4. SANAYİ DEVRİMİ GELİYOR, HAZIR OLUN
HEWLETT Packard Enterprise’nin CEO’su Meg Whitman, burada kulak verdiğimiz pek çok CEO gibi diyor ki, “Hazır olsanız da olmasanız da 4. Sanayi Devrimi geliyor. Çalışanlara bu devrimle ilgili eğitim vermek.”


EN POPÜLER JACK MA
Davos’ta iki kişinin paneline çok istediğim halde  katılamıyorum. Bunlarda biri ünlü İngiliz şef Jamie Oliver, diğeri de Ali Baba’nın kurucusu Çinli Jack Ma. Haftalar öncesinden oturumlarına katılmak için internet üzerinden başvuruda bulunduğum halde başaramadım. Dünyanın en zengin kişilerinden Jack Ma’nın Çin’deki ve dünyadaki popüleritesi öylesine büyük ki, duyduğuma göre Çinli lider Şi Cinping ve IMF Başkanı Lagarde bile kapalı kapılar ardından kendisiyle buluşmuş.


SHAKIRA VE DRONE İLGİSİ
DÜNYA Ekonomik Forumu’nu izleyen medyanın en fazla ilgisini çeken konuların başında Shakira gelmiş. Kolombiyalı şarkıcının ardından drone’ları düşüren silahlar ve Çinli lider Şi Cinping geliyor.

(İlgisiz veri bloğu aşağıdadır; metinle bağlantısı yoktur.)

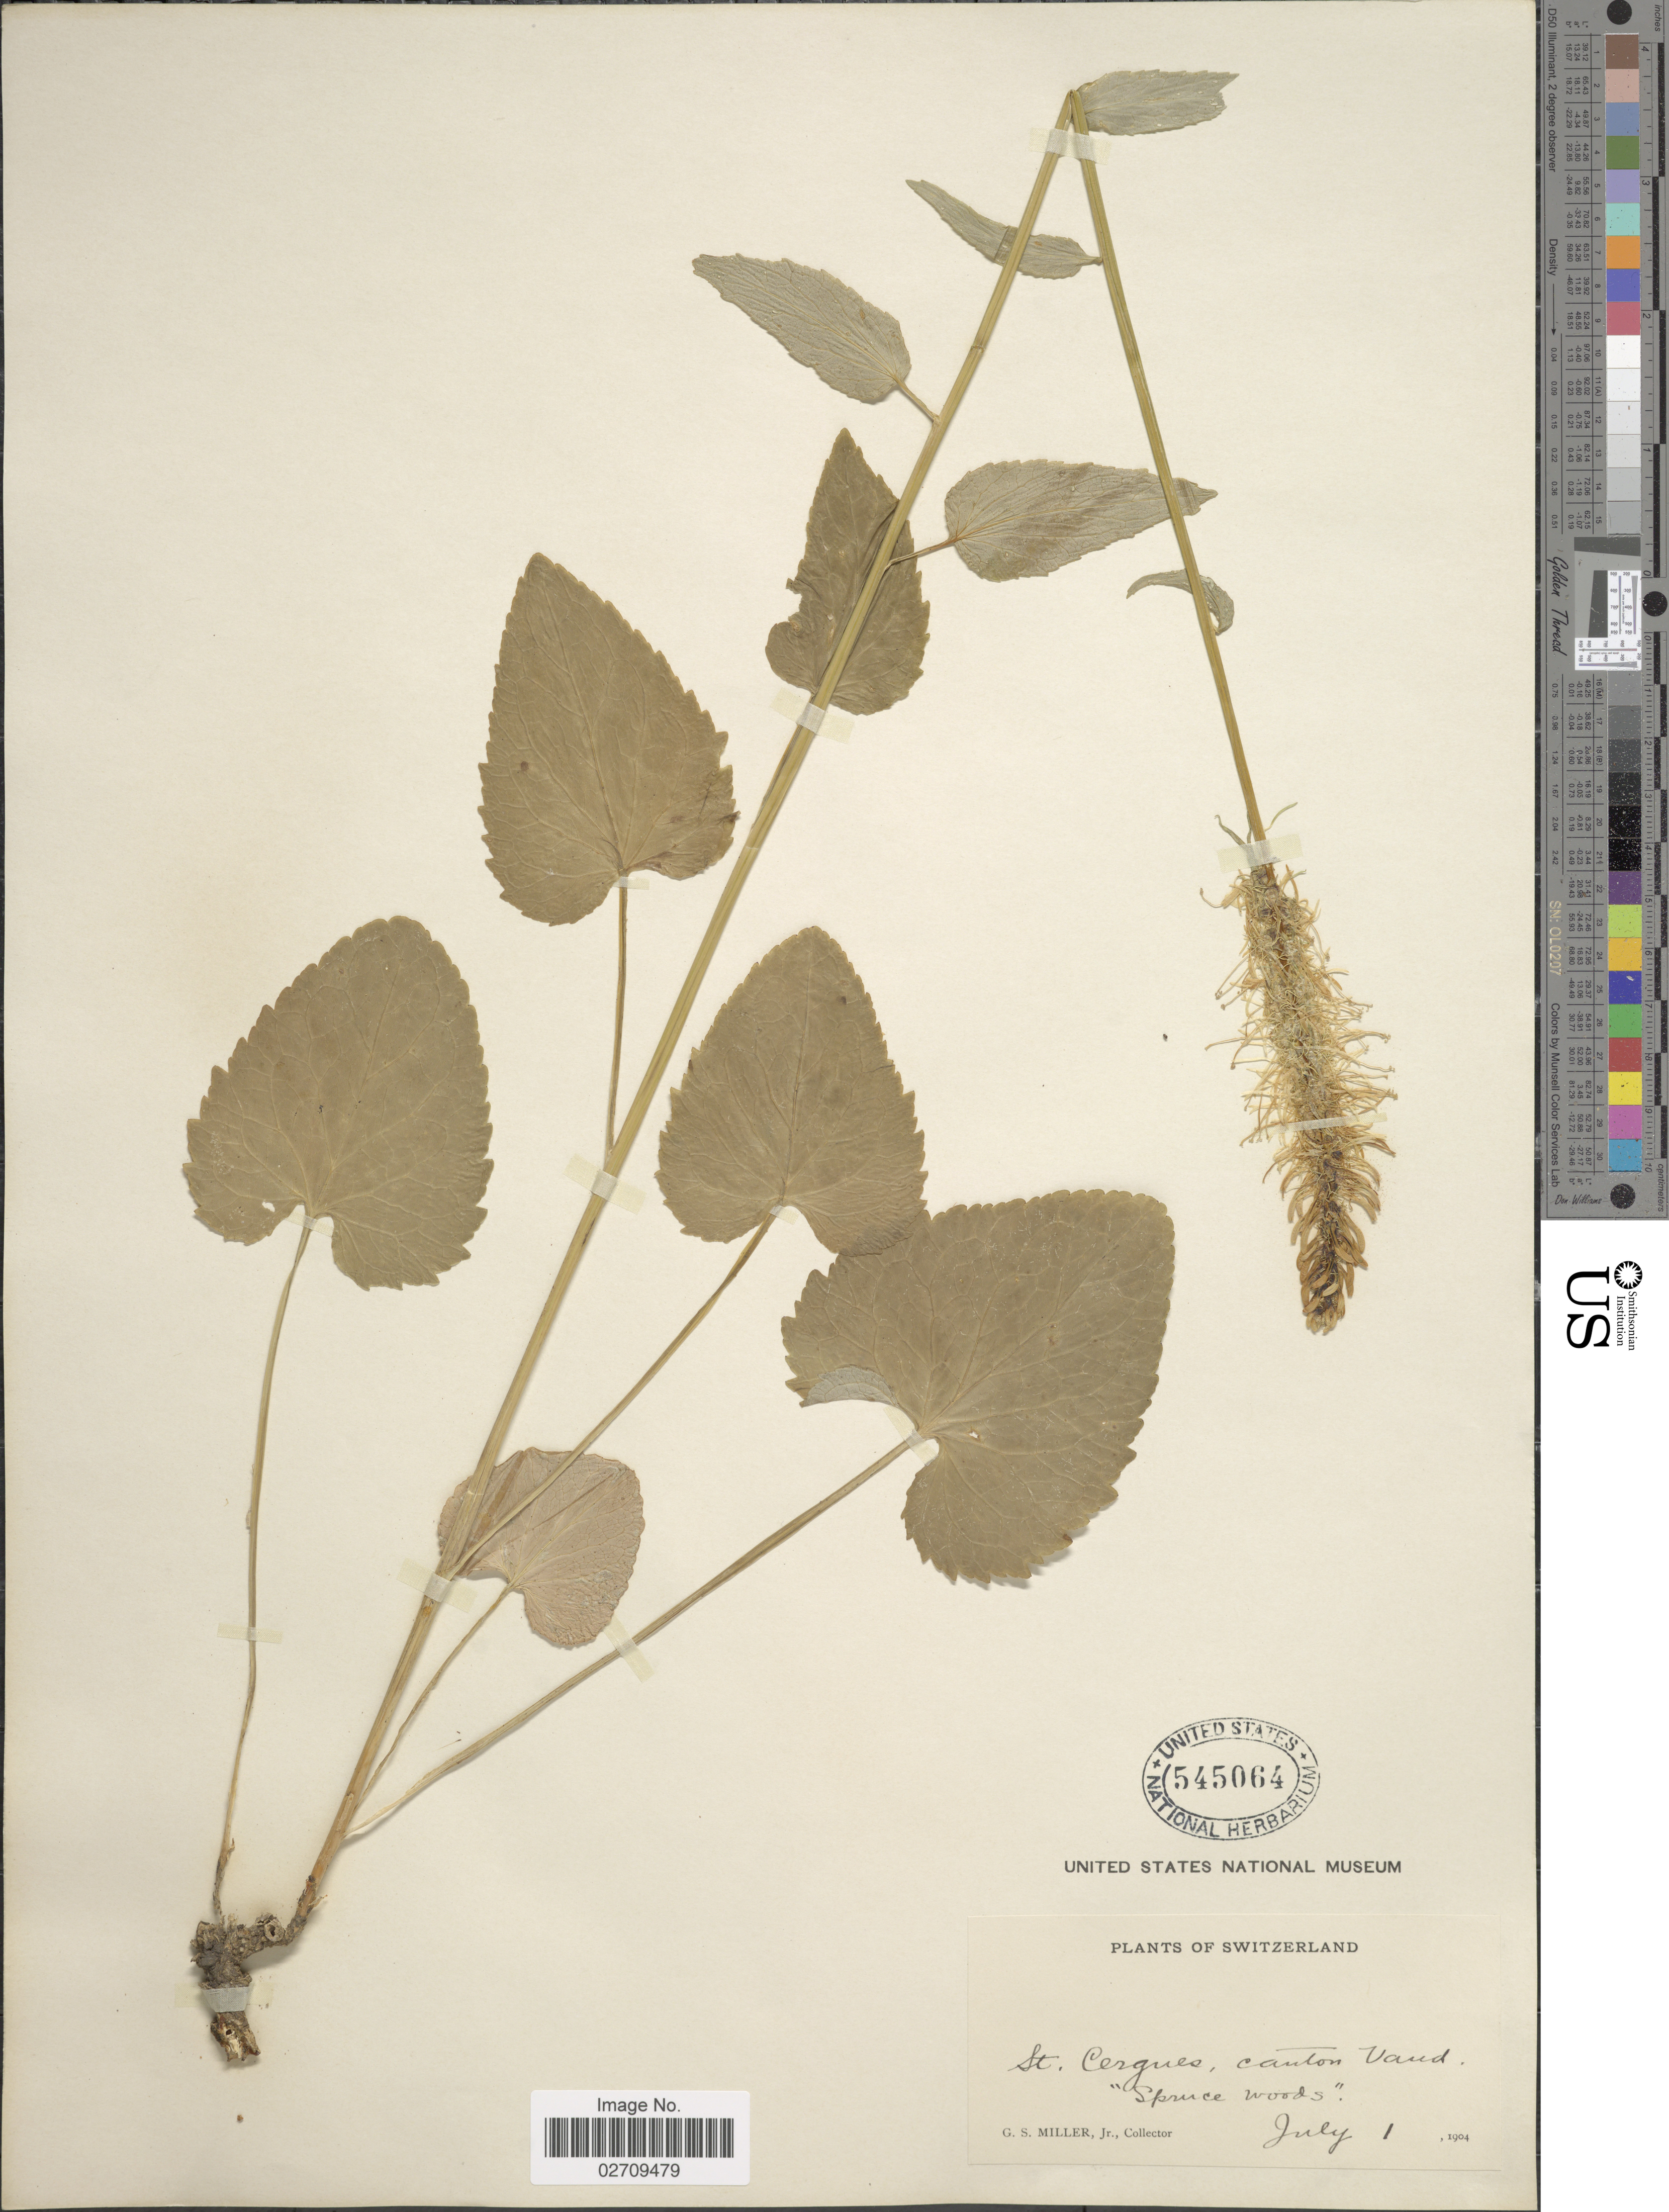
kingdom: Plantae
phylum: Tracheophyta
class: Magnoliopsida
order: Asterales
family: Campanulaceae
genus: Phyteuma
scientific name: Phyteuma sp.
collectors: G. S. Miller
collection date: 1904-07-01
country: Switzerland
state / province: Vaud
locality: St. Cergues, canton Vaud.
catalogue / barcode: US 545064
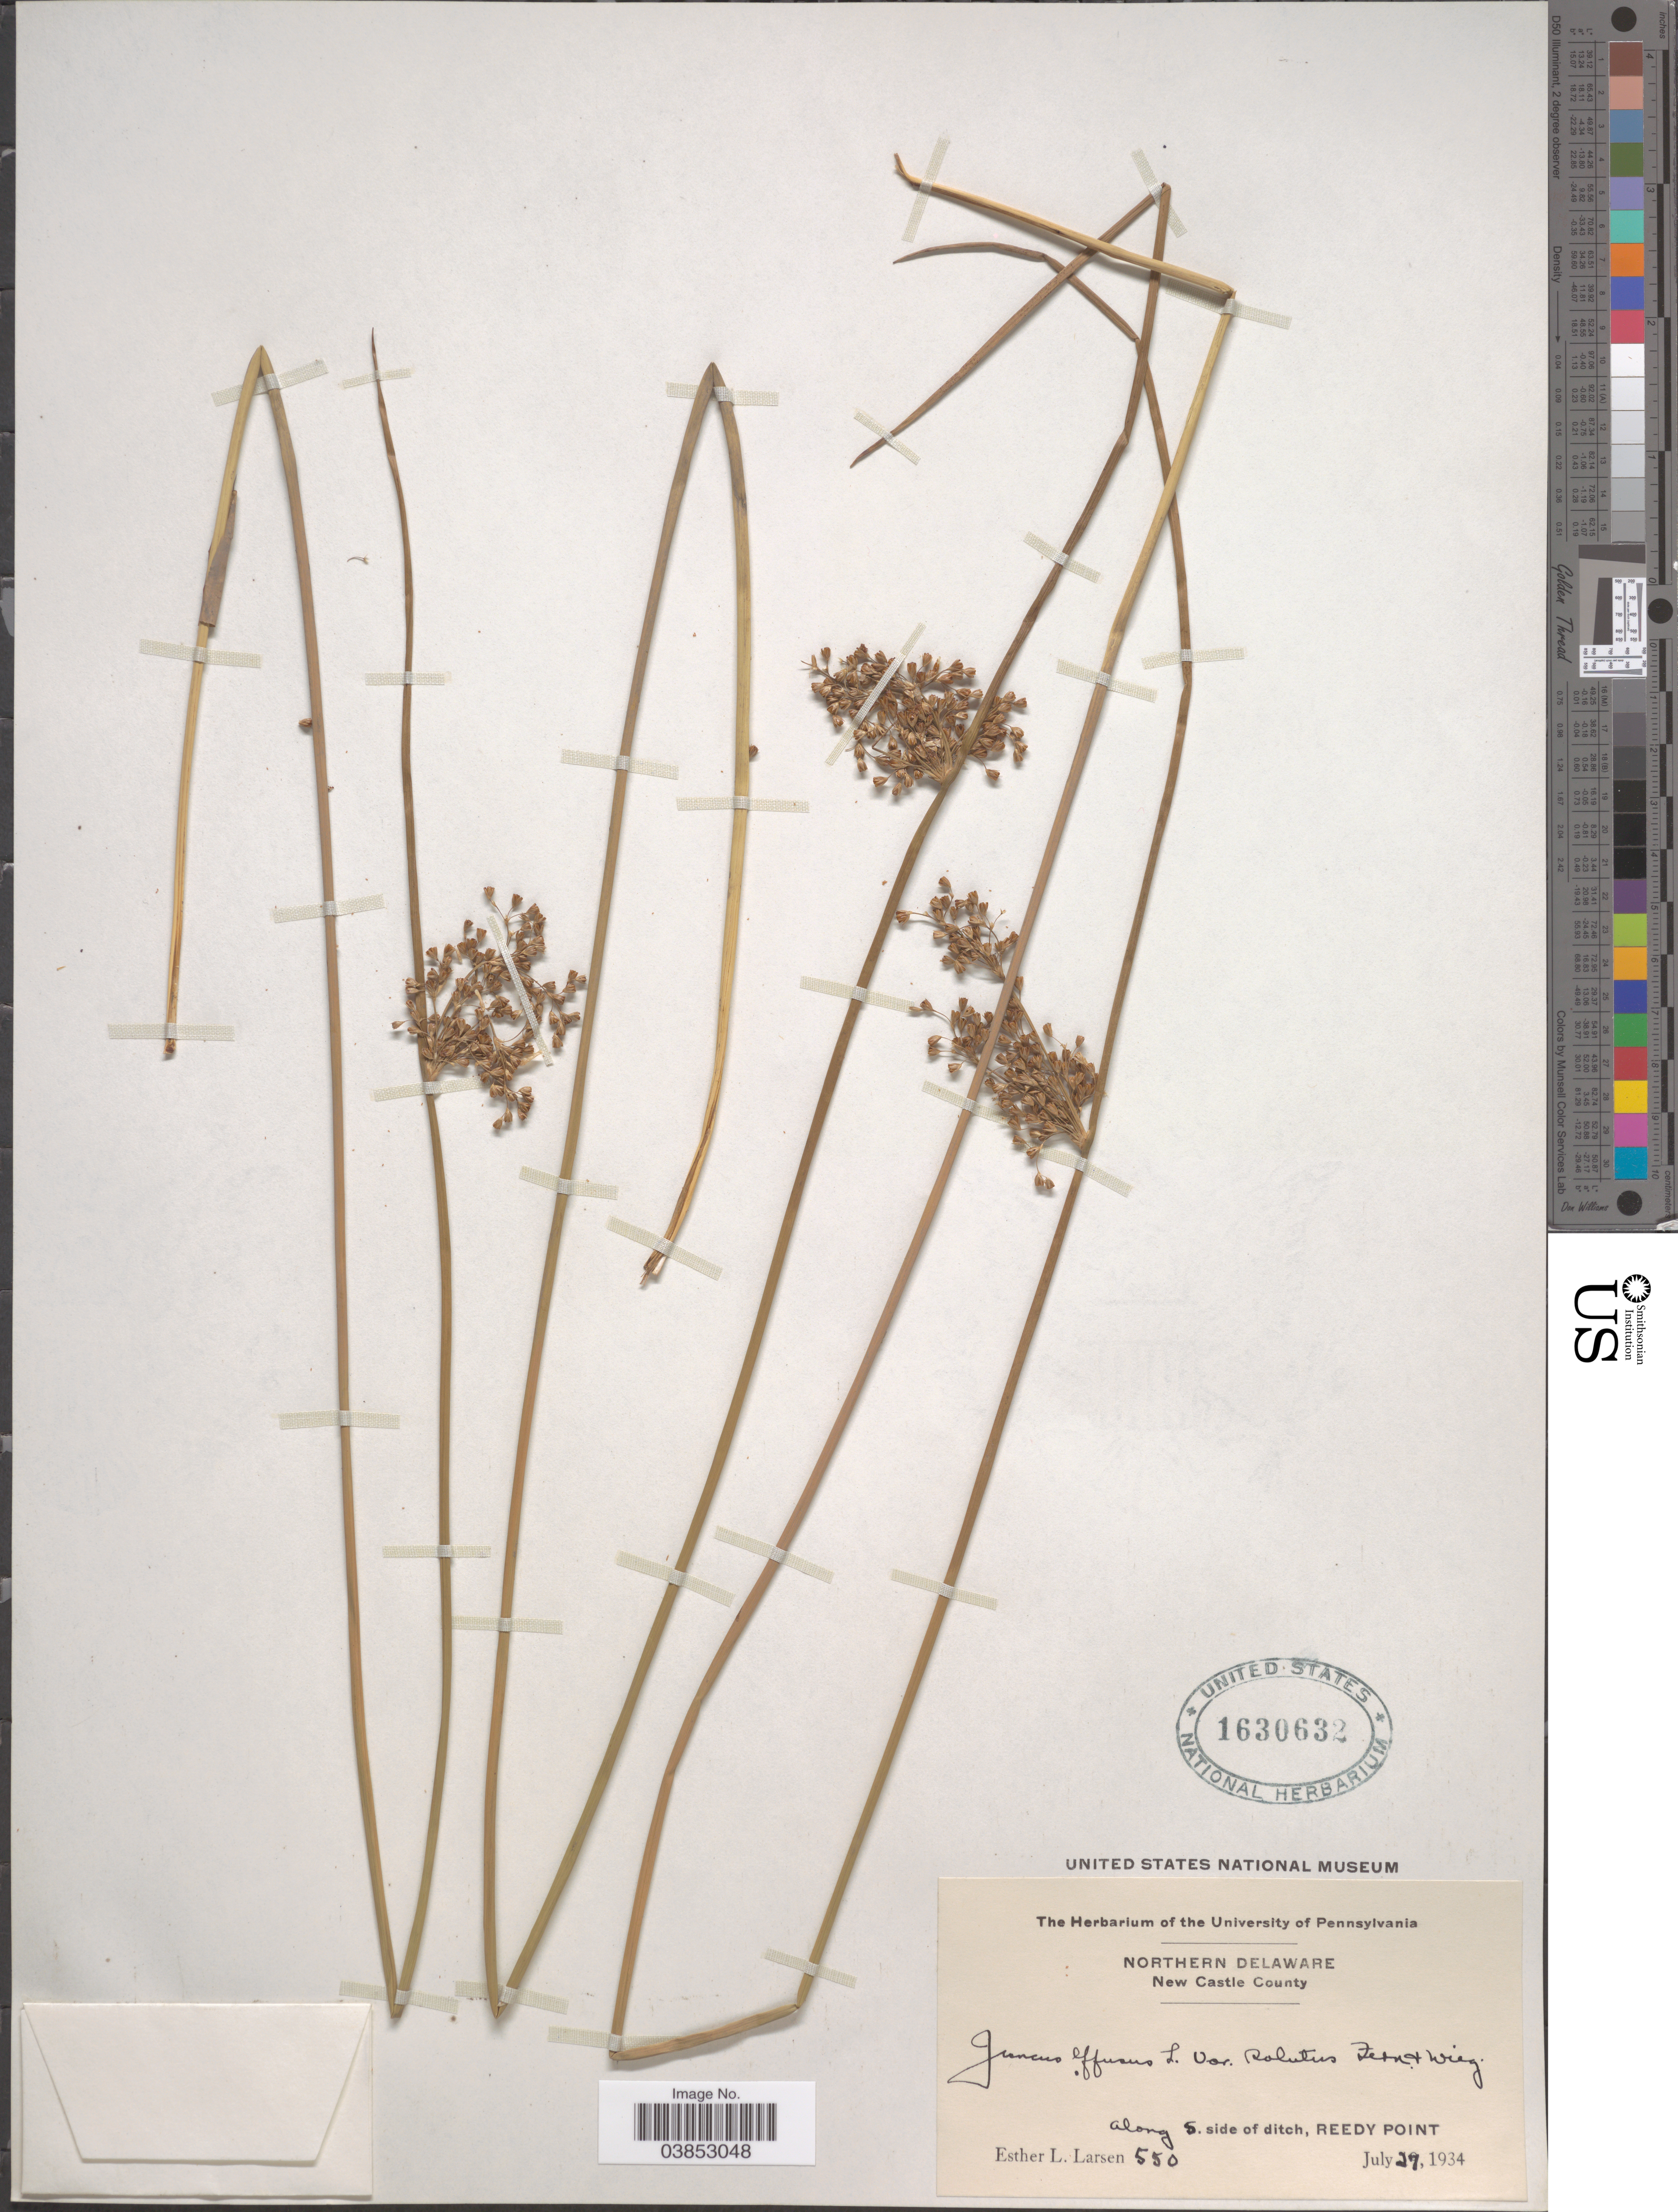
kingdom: Plantae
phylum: Tracheophyta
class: Liliopsida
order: Poales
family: Juncaceae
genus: Juncus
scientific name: Juncus effusus var. solutus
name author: Fernald & Wiegand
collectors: E. L. Larsen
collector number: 550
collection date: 1934-07-27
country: United States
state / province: Delaware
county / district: New Castle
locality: Northern Delaware. New Castle County. Along S. side of ditch, Reedy Point.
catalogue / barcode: US 1630632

Ne olacak bu dünyanın hali


AFGANİSTAN'IN İLK KADIN ORKESTRASI
BUGÜN Davos Afganistan’ın ilk kadın orkestrasını dinlemeye hazırlanıyor. Yaşları 13 ile 20 arasında değişen, 35 genç kadın müzisyenden oluşan orkestranın adı Zohra. Davos’un kapanış gecesi de sahnede olacaklar. Taliban’ın uzun yıllar müziğe yasakladığı bir ülkeden geliyorlar. Ölüm tehditlerine, ailelerinden gelen baskılara rağmen müziğe bu genç kadınlar müziğe devam ediyorlar.